* **TASK ITEM**
Pick out each line below containing "Medicine".

* **STUDY MATERIAL**

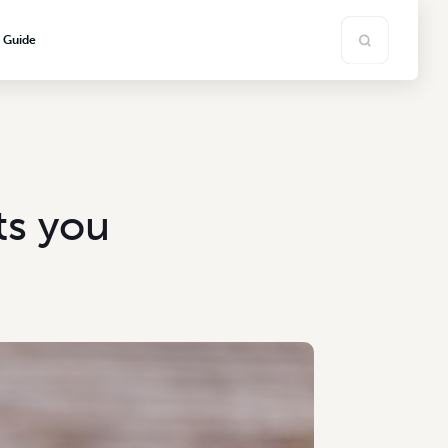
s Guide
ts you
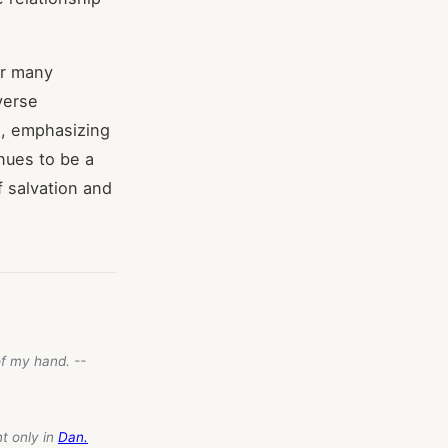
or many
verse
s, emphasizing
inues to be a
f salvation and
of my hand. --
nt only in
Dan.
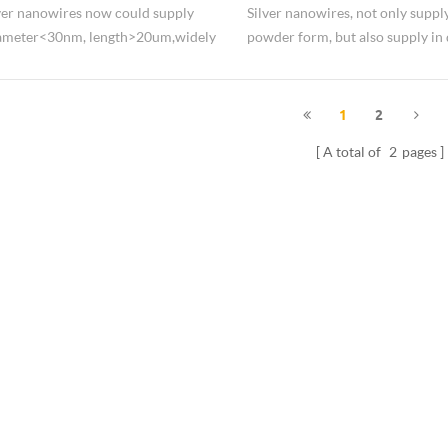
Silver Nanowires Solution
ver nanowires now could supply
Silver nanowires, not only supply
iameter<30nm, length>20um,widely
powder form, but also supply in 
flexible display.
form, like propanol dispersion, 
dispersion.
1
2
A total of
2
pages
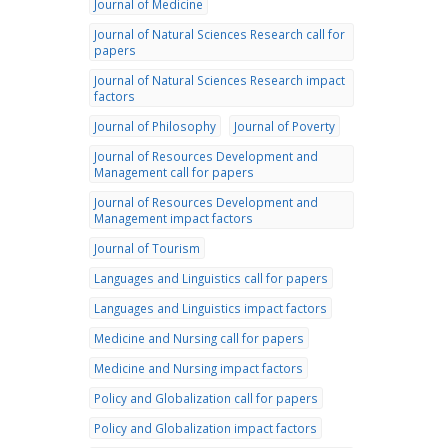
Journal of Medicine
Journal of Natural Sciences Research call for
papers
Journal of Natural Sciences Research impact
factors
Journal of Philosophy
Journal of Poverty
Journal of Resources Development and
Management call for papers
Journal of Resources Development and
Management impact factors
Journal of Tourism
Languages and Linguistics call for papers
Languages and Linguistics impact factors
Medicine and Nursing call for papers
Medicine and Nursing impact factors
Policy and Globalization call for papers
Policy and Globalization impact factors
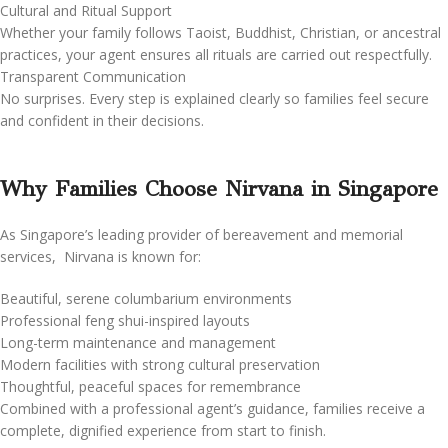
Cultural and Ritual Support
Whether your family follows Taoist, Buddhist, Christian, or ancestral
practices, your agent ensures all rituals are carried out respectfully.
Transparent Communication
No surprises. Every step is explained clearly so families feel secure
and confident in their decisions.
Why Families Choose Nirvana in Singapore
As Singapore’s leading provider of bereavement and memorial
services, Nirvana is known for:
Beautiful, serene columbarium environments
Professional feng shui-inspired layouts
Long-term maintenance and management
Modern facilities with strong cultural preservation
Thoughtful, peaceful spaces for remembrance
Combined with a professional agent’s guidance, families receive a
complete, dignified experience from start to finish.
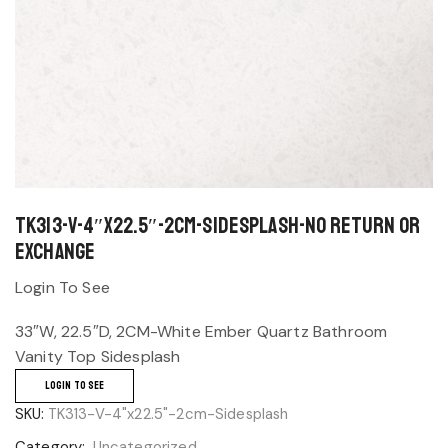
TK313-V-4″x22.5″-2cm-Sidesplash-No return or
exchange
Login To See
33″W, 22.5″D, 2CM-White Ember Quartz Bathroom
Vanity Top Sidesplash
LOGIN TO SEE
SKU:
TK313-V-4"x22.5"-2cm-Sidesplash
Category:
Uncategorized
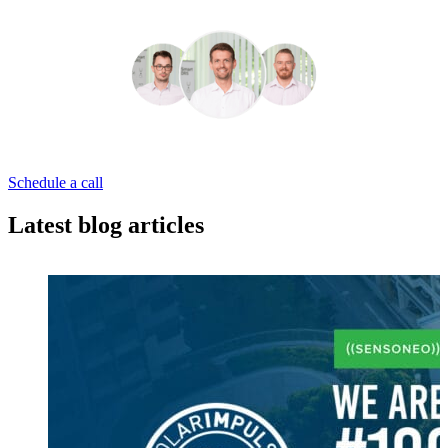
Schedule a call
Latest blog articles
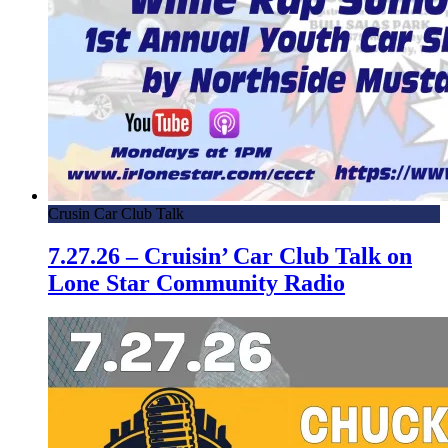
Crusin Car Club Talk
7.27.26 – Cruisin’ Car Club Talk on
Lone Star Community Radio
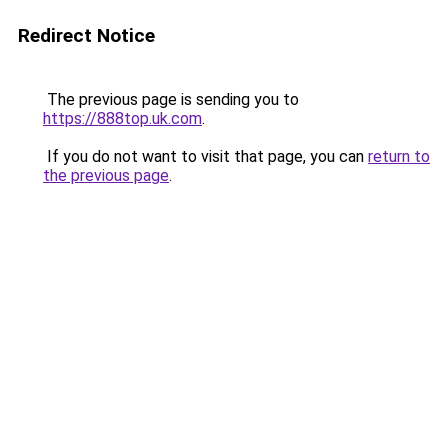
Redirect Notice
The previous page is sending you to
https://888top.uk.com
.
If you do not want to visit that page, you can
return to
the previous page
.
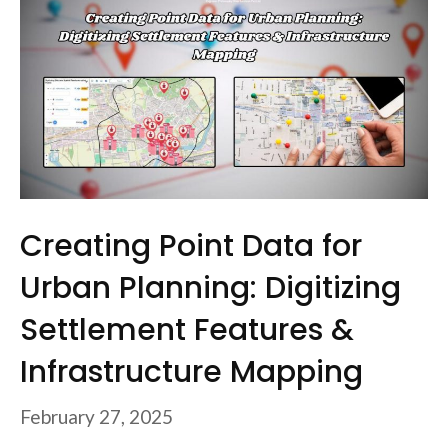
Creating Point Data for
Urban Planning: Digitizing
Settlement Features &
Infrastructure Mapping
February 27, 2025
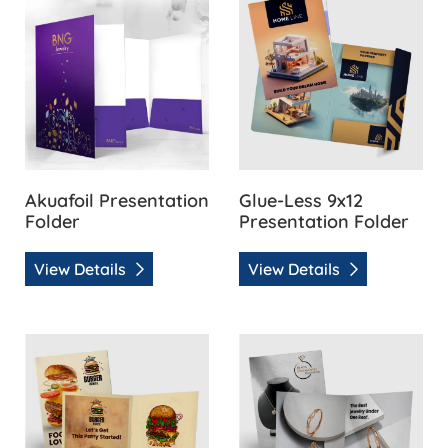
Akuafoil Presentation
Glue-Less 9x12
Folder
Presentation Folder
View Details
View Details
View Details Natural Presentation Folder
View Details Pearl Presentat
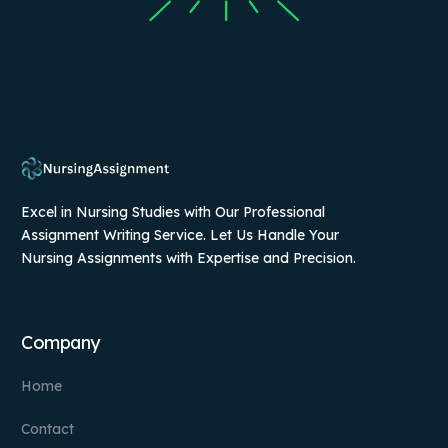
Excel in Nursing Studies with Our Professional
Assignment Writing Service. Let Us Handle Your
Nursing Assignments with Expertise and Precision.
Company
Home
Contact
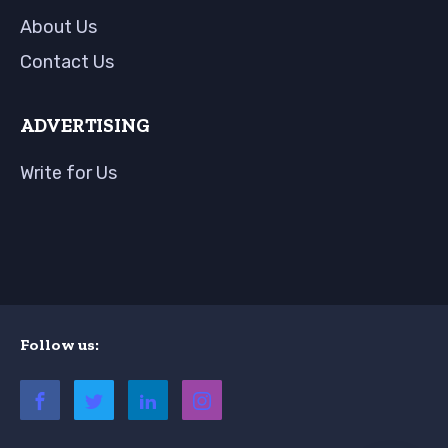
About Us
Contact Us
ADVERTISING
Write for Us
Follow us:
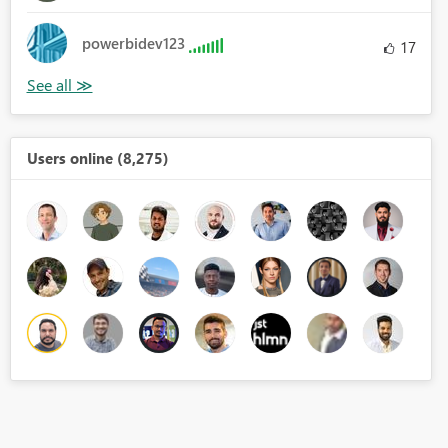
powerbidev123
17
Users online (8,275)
---
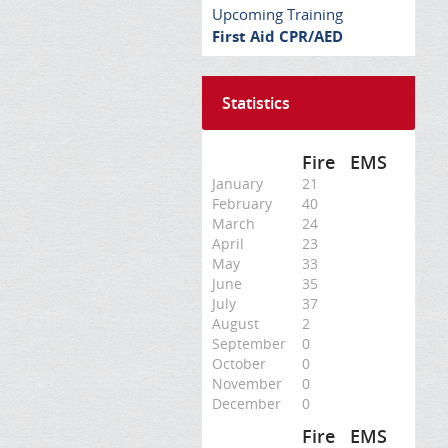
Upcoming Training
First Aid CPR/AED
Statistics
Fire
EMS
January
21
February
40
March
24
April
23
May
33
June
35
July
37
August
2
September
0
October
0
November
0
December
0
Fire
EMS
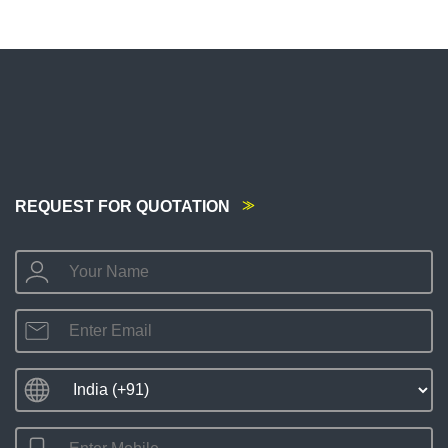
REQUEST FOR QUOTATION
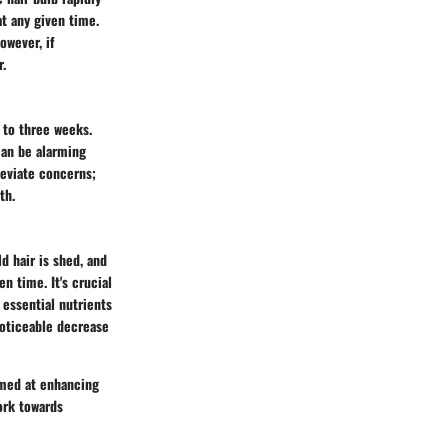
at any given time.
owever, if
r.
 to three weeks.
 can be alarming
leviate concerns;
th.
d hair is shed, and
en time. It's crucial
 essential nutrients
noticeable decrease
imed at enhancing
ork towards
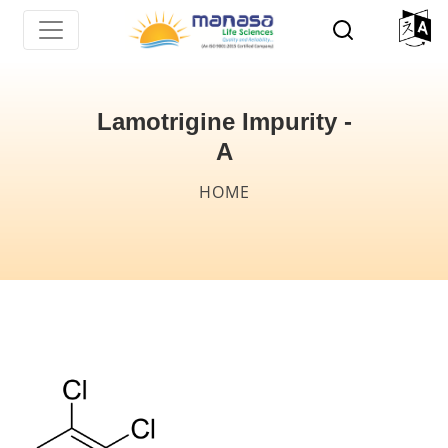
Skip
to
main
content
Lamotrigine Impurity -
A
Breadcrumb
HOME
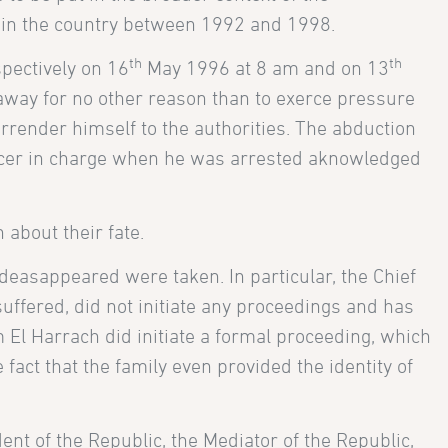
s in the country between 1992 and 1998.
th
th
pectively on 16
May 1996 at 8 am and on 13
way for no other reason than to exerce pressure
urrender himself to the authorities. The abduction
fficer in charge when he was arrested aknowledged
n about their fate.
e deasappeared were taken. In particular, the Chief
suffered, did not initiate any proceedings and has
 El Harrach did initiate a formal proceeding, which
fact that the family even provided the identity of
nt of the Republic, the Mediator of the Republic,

* **ANSWER BELOW**
Journal of Medicine
Medicine and Nursing call for papers
Medicine and Nursing impact factors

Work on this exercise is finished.